A few notes on the mutators:

  • setPermission defaults: duration = 0 is converted internally to type(uint64).max (so the permission never resets), startTime = 0 means "active immediately", endTime = 0 means "never expire". It also runs a sweep that swap-and-pops any already-expired permissions.
  • updatePermission does not reset spent — it edits the caps only. To reset, either wait for the next period boundary or lockdown and re-create. Setting endTime in the past is the canonical way to force-expire a permission in place.
  • lockdown is the user's emergency revoke. It is constant-time per pair regardless of how many permissions existed under it.
  • FHEPermit itself emits no TransferFrom event — the authoritative settlement record is the RaycashTransfer event on the underlying wrapper, which exposes only from, to, and encrypted handles (no operator field). To rebuild "charges per user", index RaycashTransfer by from = user and correlate against transactions whose to is fhePermitAddress (or join against PermissionSet / PermissionUpdated events on FHEPermit to attribute by (user, spender)).

Card Settlement Flow

End-to-end, the card flow looks like:

  1. One-time onboarding. The user calls token.setOperator(fhePermitAddress, farFutureExpiration) on the confidential wrapper. Without this, FHEPermit cannot move tokens on their behalf.
  2. Authorize the backend. The user calls setPermission(token, backend, encLimit, inputProof, duration, startTime, endTime) once per cap they want — e.g. one daily and one monthly entry, with encLimit + inputProof produced client-side via @raycash/fhe.
  3. Backend settles charges. As card authorizations post, the backend encrypts each charge amount under its own caller address with the proof bound to FHEPermit as the verifying contract, then submits them to transferFrom(token, from=user, to=CardChargesEscrow, encAmount, inputProof) (single or batched). Each call runs the AND check and debits all active permissions atomically.
  4. Funds land in escrow. Successful transfers move the user's encrypted balance into CardChargesEscrow, which then settles via the wrapper's two-phase unwrap flow.

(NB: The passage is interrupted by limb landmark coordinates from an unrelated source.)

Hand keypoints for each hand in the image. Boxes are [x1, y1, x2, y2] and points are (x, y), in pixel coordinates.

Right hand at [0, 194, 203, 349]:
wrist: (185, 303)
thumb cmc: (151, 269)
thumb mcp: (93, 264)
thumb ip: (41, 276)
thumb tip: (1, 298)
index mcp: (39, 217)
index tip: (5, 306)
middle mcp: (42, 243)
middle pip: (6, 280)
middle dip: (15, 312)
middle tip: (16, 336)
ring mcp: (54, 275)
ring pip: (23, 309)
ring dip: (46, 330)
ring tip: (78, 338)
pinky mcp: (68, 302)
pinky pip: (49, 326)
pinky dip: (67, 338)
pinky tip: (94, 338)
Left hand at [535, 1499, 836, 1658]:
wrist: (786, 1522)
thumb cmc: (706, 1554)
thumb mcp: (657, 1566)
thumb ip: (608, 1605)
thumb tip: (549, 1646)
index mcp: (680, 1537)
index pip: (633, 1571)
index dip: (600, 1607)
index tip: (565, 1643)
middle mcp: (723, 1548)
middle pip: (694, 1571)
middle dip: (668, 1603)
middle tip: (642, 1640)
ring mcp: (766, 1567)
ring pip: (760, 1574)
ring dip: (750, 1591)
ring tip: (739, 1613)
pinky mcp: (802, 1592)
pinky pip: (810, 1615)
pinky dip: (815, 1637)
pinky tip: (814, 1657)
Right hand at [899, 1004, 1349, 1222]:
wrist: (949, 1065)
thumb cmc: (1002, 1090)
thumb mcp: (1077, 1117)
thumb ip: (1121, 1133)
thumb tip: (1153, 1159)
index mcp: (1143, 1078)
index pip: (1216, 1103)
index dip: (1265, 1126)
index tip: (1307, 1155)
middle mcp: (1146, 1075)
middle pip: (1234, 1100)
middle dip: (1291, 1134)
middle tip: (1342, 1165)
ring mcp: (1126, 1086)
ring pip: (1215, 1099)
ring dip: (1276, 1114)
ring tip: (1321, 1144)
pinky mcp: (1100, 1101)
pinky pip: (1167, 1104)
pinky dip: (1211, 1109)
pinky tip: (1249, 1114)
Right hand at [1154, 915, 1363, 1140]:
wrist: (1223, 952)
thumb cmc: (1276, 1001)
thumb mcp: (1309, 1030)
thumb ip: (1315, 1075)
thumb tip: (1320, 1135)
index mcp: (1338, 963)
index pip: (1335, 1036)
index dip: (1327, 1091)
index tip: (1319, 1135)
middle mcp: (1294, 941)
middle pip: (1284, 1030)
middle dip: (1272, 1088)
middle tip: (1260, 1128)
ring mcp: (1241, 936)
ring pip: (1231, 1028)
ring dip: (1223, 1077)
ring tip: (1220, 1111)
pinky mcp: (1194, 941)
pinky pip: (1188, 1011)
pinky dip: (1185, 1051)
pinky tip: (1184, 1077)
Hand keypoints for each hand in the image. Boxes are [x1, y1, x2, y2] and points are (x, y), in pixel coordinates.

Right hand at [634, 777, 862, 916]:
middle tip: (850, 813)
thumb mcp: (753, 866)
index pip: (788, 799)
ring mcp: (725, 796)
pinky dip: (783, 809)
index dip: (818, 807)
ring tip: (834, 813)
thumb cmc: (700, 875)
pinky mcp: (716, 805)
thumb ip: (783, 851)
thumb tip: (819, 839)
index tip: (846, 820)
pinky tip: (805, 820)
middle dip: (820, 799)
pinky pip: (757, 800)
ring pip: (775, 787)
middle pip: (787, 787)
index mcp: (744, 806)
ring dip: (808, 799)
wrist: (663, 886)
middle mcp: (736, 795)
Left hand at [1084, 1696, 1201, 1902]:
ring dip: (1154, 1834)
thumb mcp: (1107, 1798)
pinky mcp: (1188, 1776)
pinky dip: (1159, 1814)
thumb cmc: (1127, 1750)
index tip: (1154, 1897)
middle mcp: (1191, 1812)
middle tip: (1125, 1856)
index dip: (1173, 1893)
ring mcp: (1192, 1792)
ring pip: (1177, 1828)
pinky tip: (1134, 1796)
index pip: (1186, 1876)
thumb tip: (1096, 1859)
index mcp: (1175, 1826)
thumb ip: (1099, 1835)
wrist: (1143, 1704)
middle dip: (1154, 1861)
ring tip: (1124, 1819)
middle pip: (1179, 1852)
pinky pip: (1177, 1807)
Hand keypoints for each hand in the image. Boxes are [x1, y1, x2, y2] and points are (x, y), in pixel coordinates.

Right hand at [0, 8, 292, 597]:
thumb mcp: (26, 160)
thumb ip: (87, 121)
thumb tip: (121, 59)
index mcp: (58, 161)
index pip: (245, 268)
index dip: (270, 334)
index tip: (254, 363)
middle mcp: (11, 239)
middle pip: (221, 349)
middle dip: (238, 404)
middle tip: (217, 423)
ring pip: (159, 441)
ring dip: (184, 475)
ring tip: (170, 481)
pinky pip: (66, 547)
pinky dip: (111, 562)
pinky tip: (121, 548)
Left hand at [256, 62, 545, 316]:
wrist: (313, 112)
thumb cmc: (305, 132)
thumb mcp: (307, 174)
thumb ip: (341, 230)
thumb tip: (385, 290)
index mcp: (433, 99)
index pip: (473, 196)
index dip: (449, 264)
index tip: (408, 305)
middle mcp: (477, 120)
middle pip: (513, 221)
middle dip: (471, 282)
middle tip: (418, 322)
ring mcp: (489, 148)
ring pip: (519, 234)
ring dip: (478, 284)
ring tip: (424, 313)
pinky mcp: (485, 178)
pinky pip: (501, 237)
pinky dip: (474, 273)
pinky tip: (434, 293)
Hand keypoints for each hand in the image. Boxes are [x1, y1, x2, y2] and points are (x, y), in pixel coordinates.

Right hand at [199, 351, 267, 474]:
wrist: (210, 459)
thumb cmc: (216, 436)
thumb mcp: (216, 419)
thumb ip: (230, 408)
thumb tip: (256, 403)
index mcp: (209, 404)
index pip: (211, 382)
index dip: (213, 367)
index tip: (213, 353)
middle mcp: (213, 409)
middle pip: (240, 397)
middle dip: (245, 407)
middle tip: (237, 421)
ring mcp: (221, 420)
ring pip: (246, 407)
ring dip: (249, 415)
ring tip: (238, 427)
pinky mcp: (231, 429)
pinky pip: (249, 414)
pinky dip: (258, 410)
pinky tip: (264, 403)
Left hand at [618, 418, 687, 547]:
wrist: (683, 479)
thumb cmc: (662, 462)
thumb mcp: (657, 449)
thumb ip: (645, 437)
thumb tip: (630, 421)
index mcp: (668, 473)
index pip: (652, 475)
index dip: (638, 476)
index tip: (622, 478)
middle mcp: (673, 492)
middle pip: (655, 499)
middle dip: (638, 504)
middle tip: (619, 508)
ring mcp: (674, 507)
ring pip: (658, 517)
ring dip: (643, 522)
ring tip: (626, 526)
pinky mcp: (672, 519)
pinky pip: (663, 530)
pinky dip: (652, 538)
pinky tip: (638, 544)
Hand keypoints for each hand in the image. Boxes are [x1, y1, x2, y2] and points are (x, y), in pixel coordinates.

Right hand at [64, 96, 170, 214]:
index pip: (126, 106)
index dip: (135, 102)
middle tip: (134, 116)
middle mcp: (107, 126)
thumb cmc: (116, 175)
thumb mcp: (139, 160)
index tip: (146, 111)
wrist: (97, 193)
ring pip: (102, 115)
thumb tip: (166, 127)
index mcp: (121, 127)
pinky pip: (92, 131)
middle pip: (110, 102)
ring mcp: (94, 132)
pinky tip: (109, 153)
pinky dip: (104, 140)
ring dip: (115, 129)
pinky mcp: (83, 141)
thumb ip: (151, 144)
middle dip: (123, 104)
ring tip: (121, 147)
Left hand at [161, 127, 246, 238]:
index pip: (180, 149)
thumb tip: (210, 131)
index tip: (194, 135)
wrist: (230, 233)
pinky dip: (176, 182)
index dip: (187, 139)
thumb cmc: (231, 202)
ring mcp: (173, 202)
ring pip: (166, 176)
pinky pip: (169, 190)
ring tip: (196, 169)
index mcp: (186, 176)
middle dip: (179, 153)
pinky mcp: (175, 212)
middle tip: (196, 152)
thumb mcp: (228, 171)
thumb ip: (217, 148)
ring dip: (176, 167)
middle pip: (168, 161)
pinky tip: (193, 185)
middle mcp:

The user never signs a transaction per charge, and the chain never learns the cap, the remaining headroom, or whether any individual charge actually moved value.

Security Properties

  • No cleartext leakage. Limits, spent counters, transfer amounts, and the AND result are all encrypted handles. Indexers see only events with handle references, never raw values.
  • Atomic AND. The two-pass design guarantees that overlapping permissions are debited together or not at all — no partial updates if any permission would have been exceeded.
  • Stable ids under cleanup. Swap-and-pop reshuffles indices; ids do not move. Callers that cached an id from a PermissionSet event can always find or update the right permission later.
  • No admin, no global access control. Each user can only mutate their own slot; the only authority over actual value movement is the user's ERC-7984 operator approval on the token.
  • lockdown is a real kill switch. A user who suspects a spender is compromised can wipe every permission for that (token, spender) pair in one call. The token's operator approval can also be revoked independently.
  • Exit is always callable. FHEPermit does not gate unwrap. Even if the registry becomes unusable, users can always recover cleartext tokens through the wrapper's unwrap flow.